La princesse et la boulangère

Photo Par Elizabeth Lepage-Boily

Il y a de ces films anodins, très peu originaux, qui parviennent, sans qu'on arrive à l'expliquer rationnellement, à nous charmer. La comédie romantique Joséphine est stéréotypée, ressemble tellement à Bridget Jones's Diary que ça en devient rapidement ridicule et nous entraîne dans des tournants invraisemblables et pathétiques, et pourtant, il en découle un sentiment de sérénité qu'on espère en choisissant d'écouter un film comme celui-là. 

On ne peut pas non plus toujours réinventer le genre. La comédie romantique est un style bien particulier, façonné par des filles et pour des filles afin de leur faire croire encore momentanément au prince charmant, même si elles savent, intérieurement, que la vie n'est pas tout à fait un conte de fées. La personnage de la trentenaire célibataire au gros cul en est un particulièrement efficace parce qu'elle invite à comparaison puis à l'attachement. On ne peut donc pas reprocher à Joséphine de ressembler à Bridget. Mais on peut, par contre, critiquer les situations trop semblables (fête costumée) et les relations similaires de sa protagoniste (couche avec un homme marié, amis au tempérament interchangeable). Joséphine était d'abord une bande-dessinée, ce qui ne signifie pas que l'auteure de ladite bande-dessinée ne s'était pas grandement inspirée de l'héroïne des romans d'Helen Fielding pour construire son univers...

Il y a tout de même quelques idées plus originales qui se démarquent et apportent une fraîcheur à l'oeuvre. Son chat Brad Pitt (« Je me console en me disant qu'il n'y a qu'Angelina Jolie et moi qui dormons avec Brad Pitt ») et sa soeur parfaite - à l'opposée de Joséphine qui est imparfaite en tous points (la princesse et la boulangère) - qui lui reproche de toujours briser SES moments, font partie des choses qui particularisent la production. Évidemment, nous ne sommes pas là dans l'insolite, mais la personnalité du film se dévoile à travers ces petits instants de folie et ces personnages typés, caractériels, mais assumés.

Marilou Berry incarne à merveille l'héroïne attachante que l'on espère des comédies romantiques. Gaffeuse, un peu naïve, incohérente et désespérée, elle est la protagoniste parfaite pour les jeunes femmes célibataires à la recherche de l'amour. Ses amis aussi (bien que très peu insolites), interprétés par Bérengère KriefAmelle Chahbi et Cyril Gueï, sont amusants et attachants. 
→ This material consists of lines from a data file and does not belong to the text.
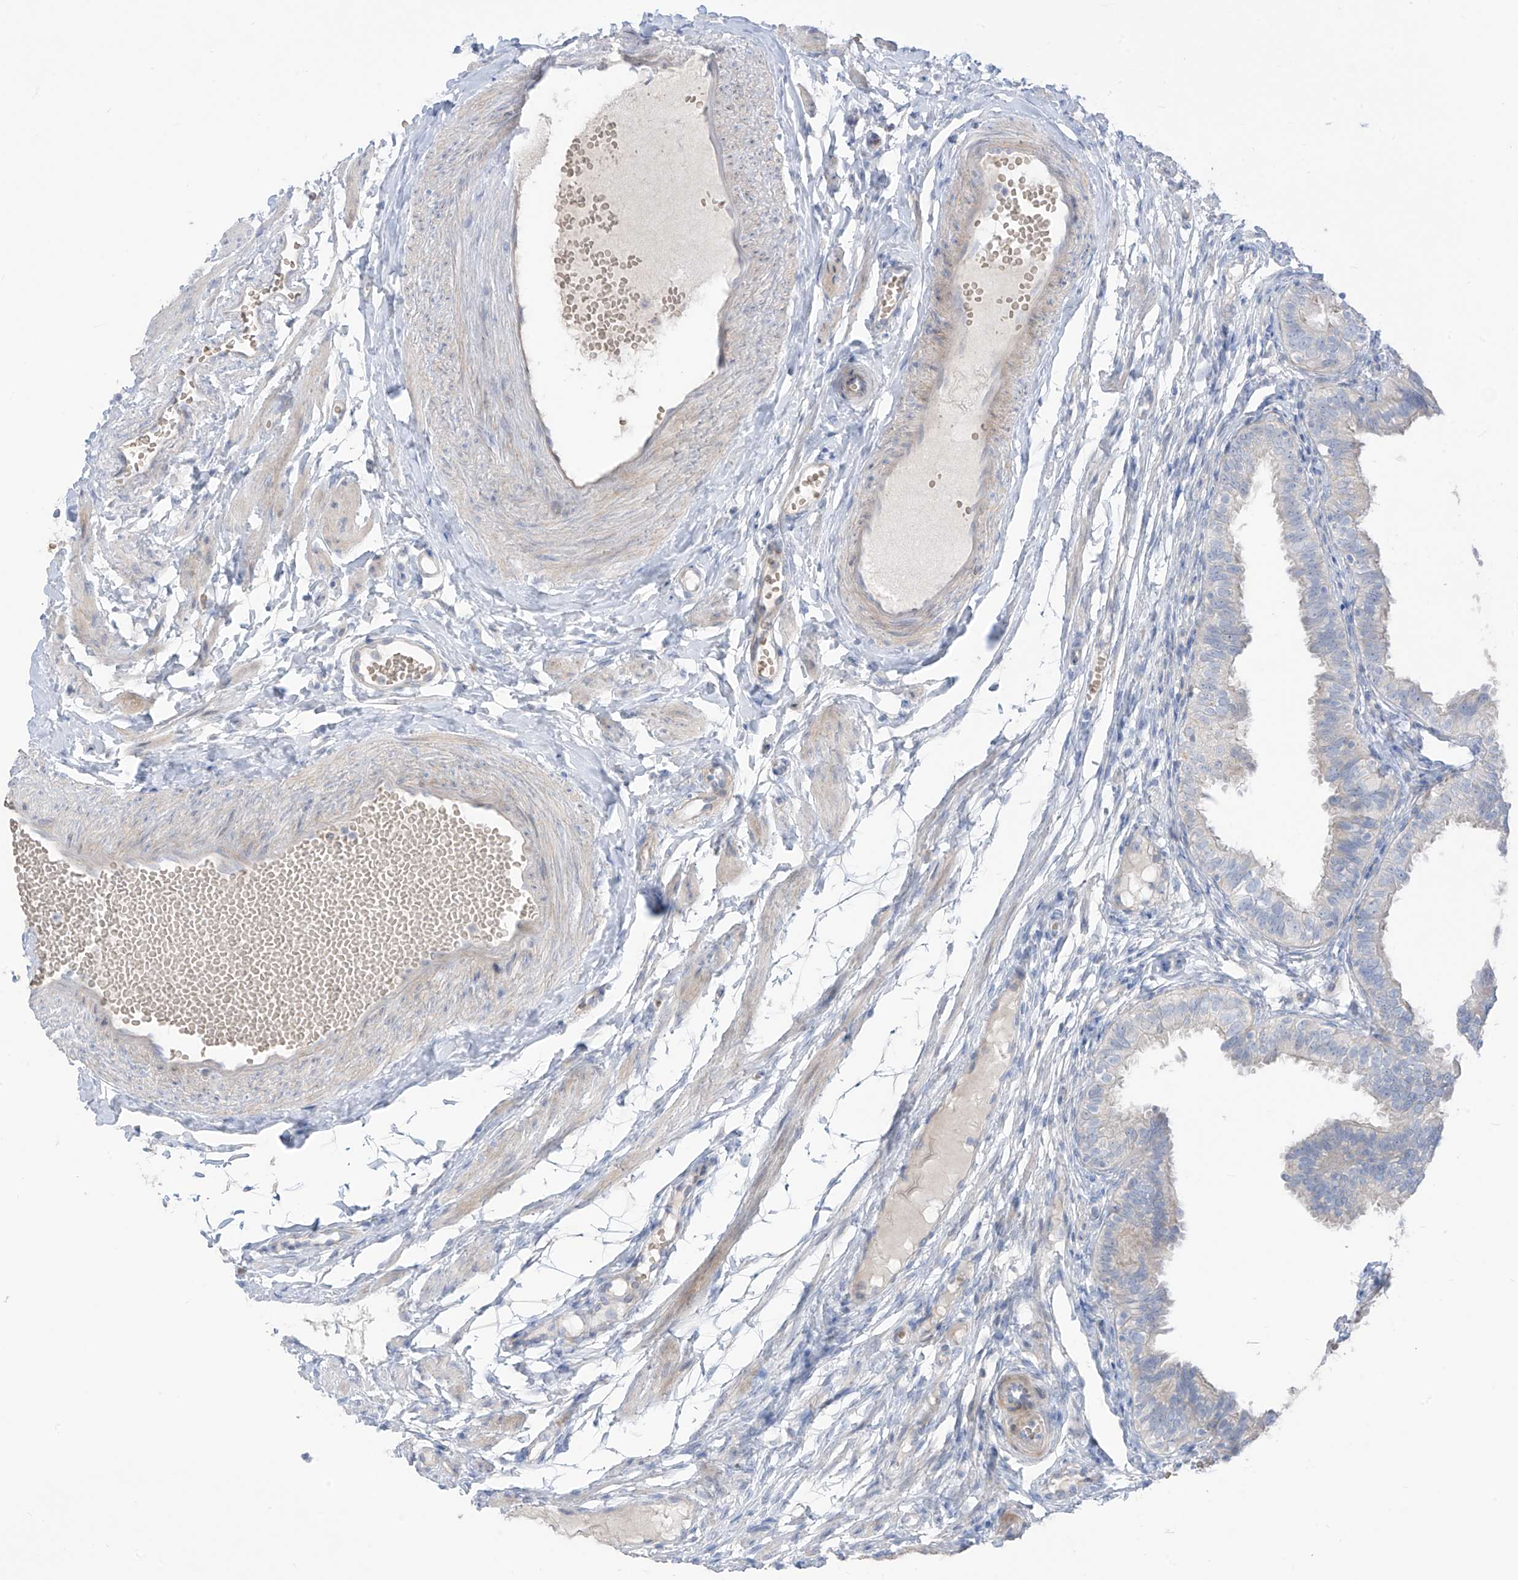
{"staining": {"intensity": "negative", "quantity": "none", "location": "none"}, "tissue": "fallopian tube", "cell_type": "Glandular cells", "image_type": "normal", "snomed": [{"axis": "morphology", "description": "Normal tissue, NOS"}, {"axis": "topography", "description": "Fallopian tube"}], "caption": "This is a histopathology image of immunohistochemistry staining of benign fallopian tube, which shows no expression in glandular cells. Brightfield microscopy of immunohistochemistry (IHC) stained with DAB (3,3'-diaminobenzidine) (brown) and hematoxylin (blue), captured at high magnification.", "gene": "ASPRV1", "patient": {"sex": "female", "age": 35}}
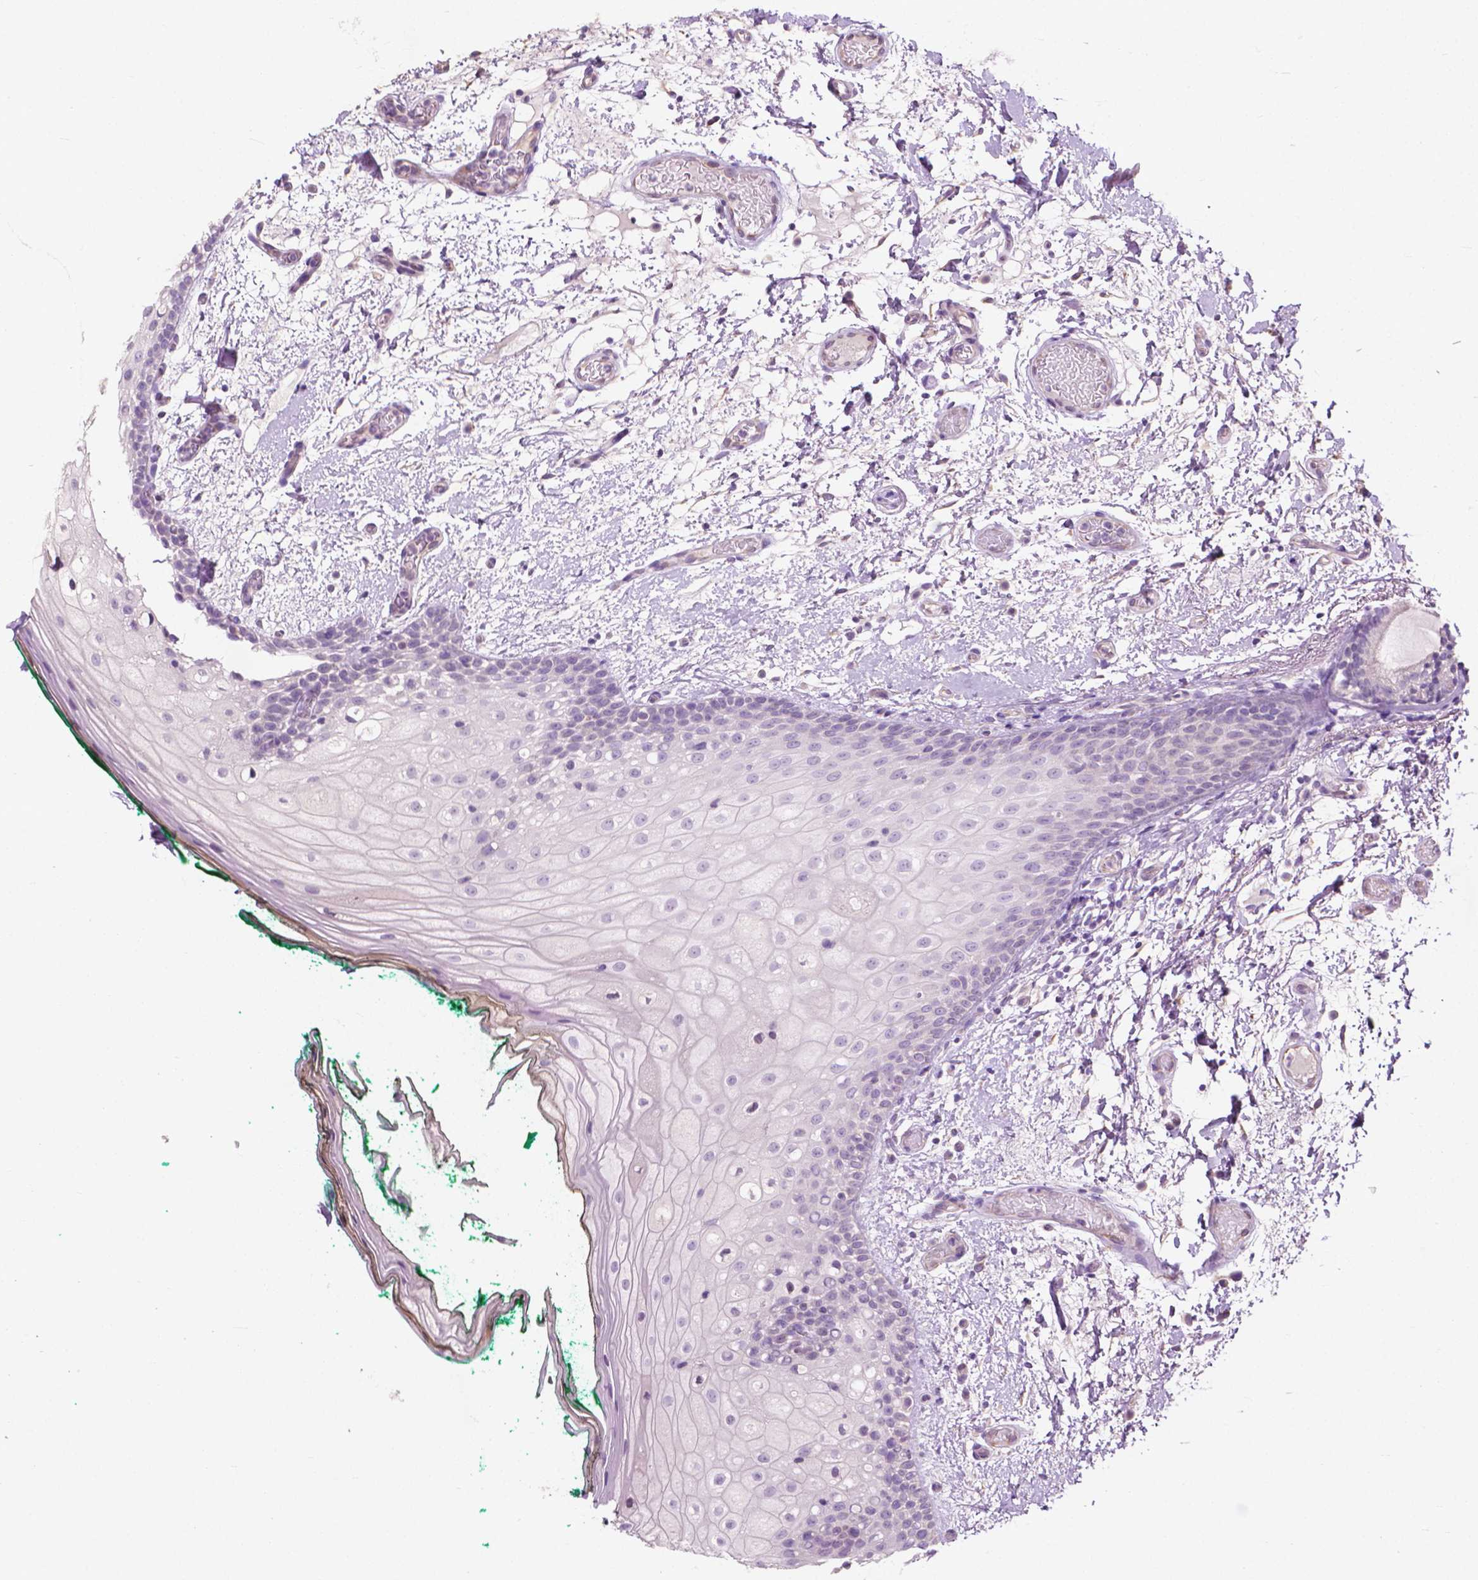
{"staining": {"intensity": "negative", "quantity": "none", "location": "none"}, "tissue": "oral mucosa", "cell_type": "Squamous epithelial cells", "image_type": "normal", "snomed": [{"axis": "morphology", "description": "Normal tissue, NOS"}, {"axis": "topography", "description": "Oral tissue"}], "caption": "Immunohistochemistry photomicrograph of unremarkable oral mucosa: human oral mucosa stained with DAB (3,3'-diaminobenzidine) shows no significant protein positivity in squamous epithelial cells. (DAB (3,3'-diaminobenzidine) IHC visualized using brightfield microscopy, high magnification).", "gene": "KRT73", "patient": {"sex": "female", "age": 83}}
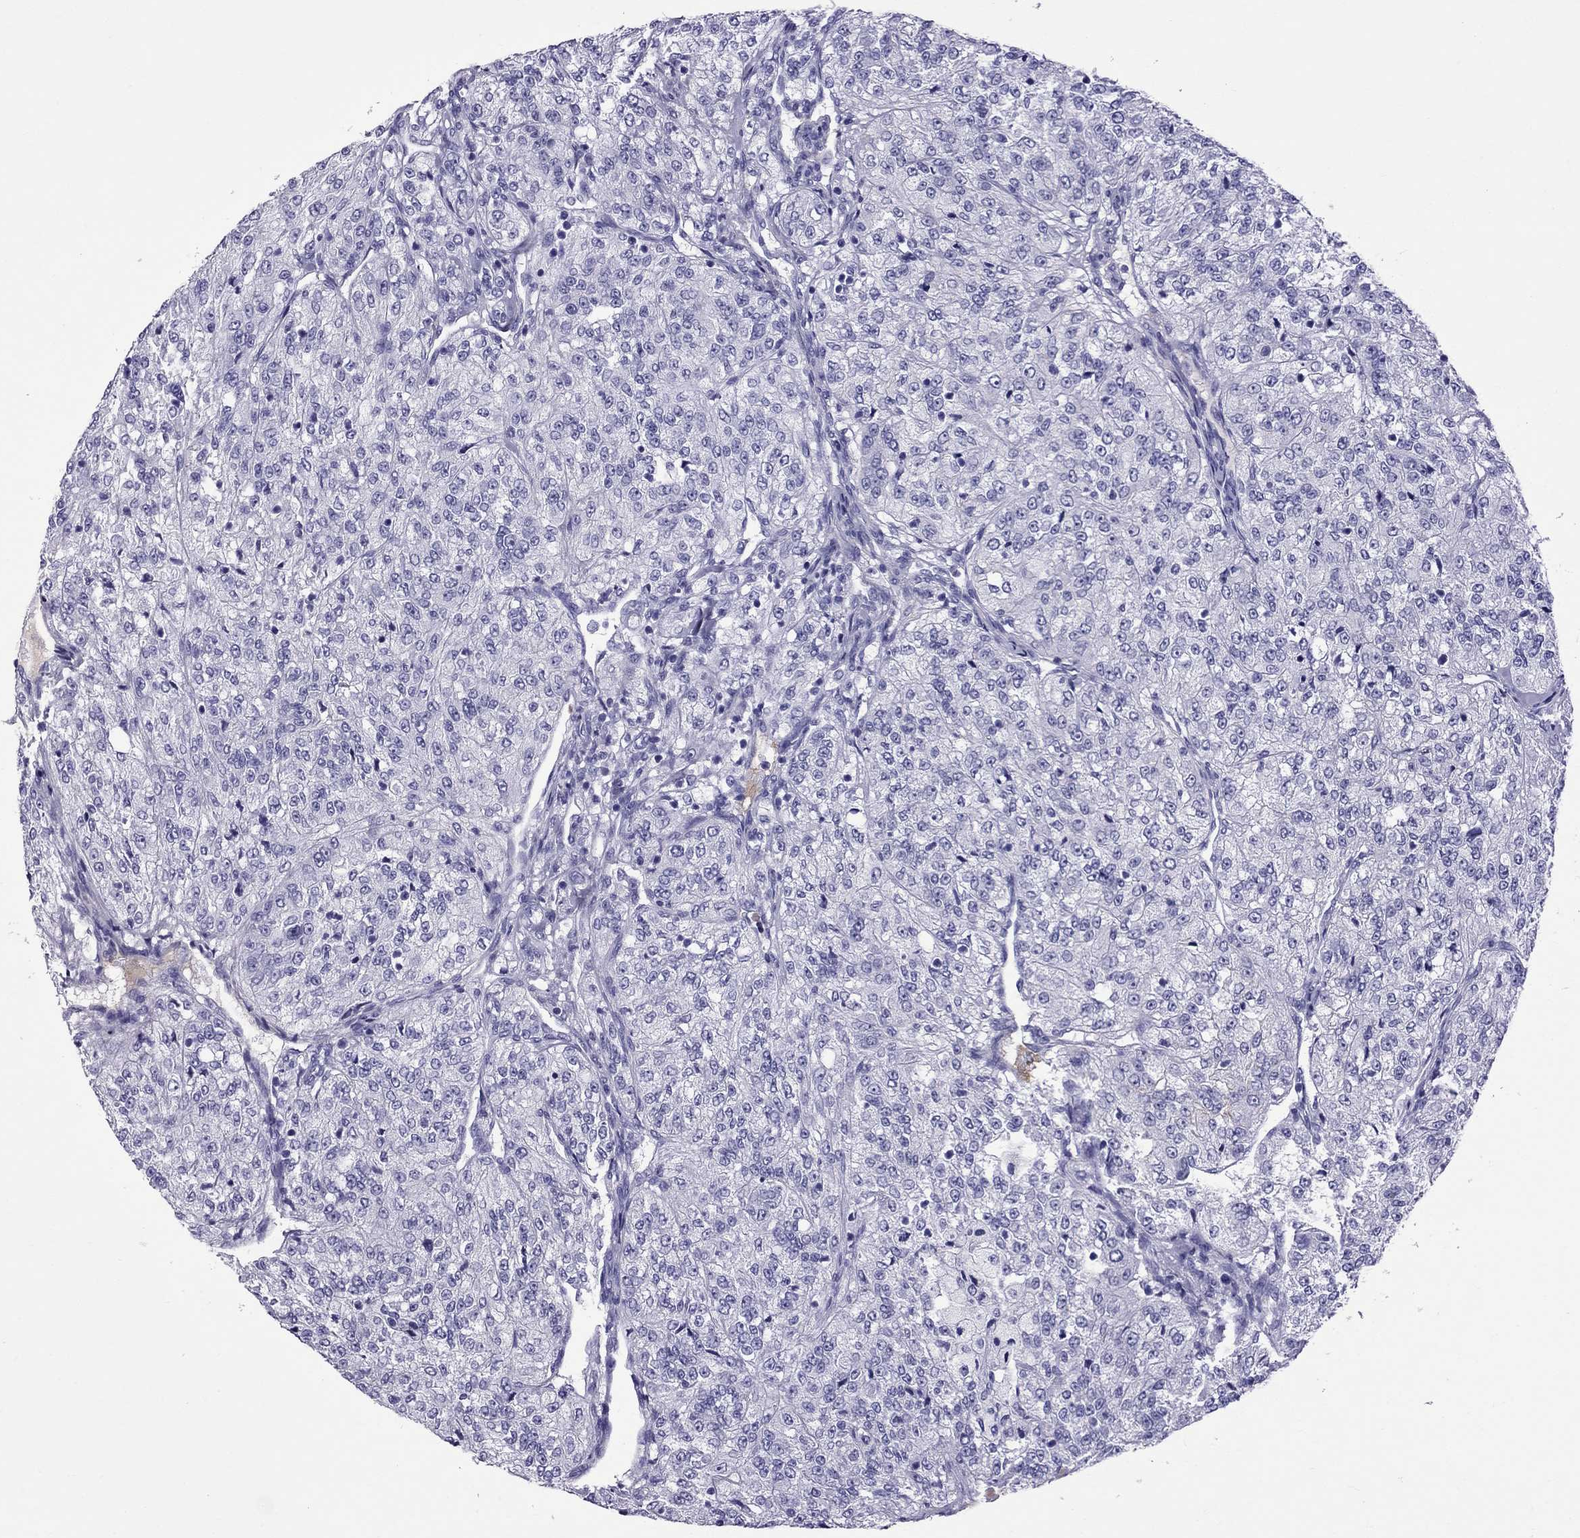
{"staining": {"intensity": "negative", "quantity": "none", "location": "none"}, "tissue": "renal cancer", "cell_type": "Tumor cells", "image_type": "cancer", "snomed": [{"axis": "morphology", "description": "Adenocarcinoma, NOS"}, {"axis": "topography", "description": "Kidney"}], "caption": "The micrograph displays no staining of tumor cells in adenocarcinoma (renal).", "gene": "SCART1", "patient": {"sex": "female", "age": 63}}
Ce qui a du mal à tenir la route, c'est le mensonge disproportionné qui force le personnage principal à vivre incognito dans son propre appartement avec l'homme qui l'a sous-loué. Même s'ils se connaissent depuis longtemps, il est tout de même difficile de croire que l'amour de Joséphine pour cet homme se confirme en l'observant évoluer. Parce qu'il fait bien la cuisine, parce qu'il danse avec ses nièces et écoute des films de Woody Allen, il devient soudainement irrésistible? Il est vrai qu'en amour il n'y a pas toujours d'explication rationnelle, mais dans un film, il se doit d'en avoir une petite pour que le public y croie un tant soit peu.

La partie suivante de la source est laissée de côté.